15Emmanuel Rimbert : Il existe plusieurs acceptions du mot « diplomatie », je m’en amuse dans le journal. Il y a un sens vulgaire du mot et il y a le métier qui est finalement devenu assez technique. J’essaie de jouer sur les clichés qui ont la vie dure.
16Luciana Radut-Gaghi : En fin de compte, après la lecture de votre livre, on se demande quelle est la place du diplomate : acteur, auteur, participant, interprète, analyste de la réalité ? Vous choisissez un mode littéraire pour communiquer votre expérience.
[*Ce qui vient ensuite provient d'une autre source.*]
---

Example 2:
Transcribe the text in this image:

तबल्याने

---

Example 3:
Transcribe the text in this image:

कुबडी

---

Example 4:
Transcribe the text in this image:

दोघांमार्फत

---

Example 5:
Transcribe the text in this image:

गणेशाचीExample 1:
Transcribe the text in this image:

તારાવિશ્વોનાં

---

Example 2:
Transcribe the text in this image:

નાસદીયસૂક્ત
Y a-t-il là une transgression des frontières ? Une incursion dans une réalité secrète ? Ou au contraire une ouverture au public de questions qui concernent tout le monde ?
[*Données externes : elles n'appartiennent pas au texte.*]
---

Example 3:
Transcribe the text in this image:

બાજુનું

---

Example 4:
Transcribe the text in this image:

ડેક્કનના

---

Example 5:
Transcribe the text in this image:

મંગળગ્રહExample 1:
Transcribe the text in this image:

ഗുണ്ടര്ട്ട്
17Emmanuel Rimbert : Nommé à Tripoli après la chute de Kadhafi, j’observe, comme un personnage éberlué de Fernando Pessoa, les frémissements du printemps libyen, mais aussi l’émergence dangereuse des Katibas, ces milices qui s’emparent peu à peu du pouvoir pour devenir de redoutables mafias opposées au gouvernement. C’est le récit d’un « diplomate littéraire » qui décrit le basculement de la Libye, c’est le journal d’un homme seul dans un pays en guerre. C’est la vie quotidienne, dérisoire et fragmentée, d’un témoin de l’Histoire. D’une histoire que j’ai voulue à la portée de tous. Je rappelle que les chancelleries ne sont pas des salons de thé et que la vie de diplomate n’est pas le long fleuve tranquille que l’on imagine parfois.
18C’est un journal mêlant choses vues, analyses géopolitiques, considérations littéraires et confessions. En exergue du livre, je cite Mallarmé : « Il faut quelques secondes pour effacer un monde. » Tout est dit.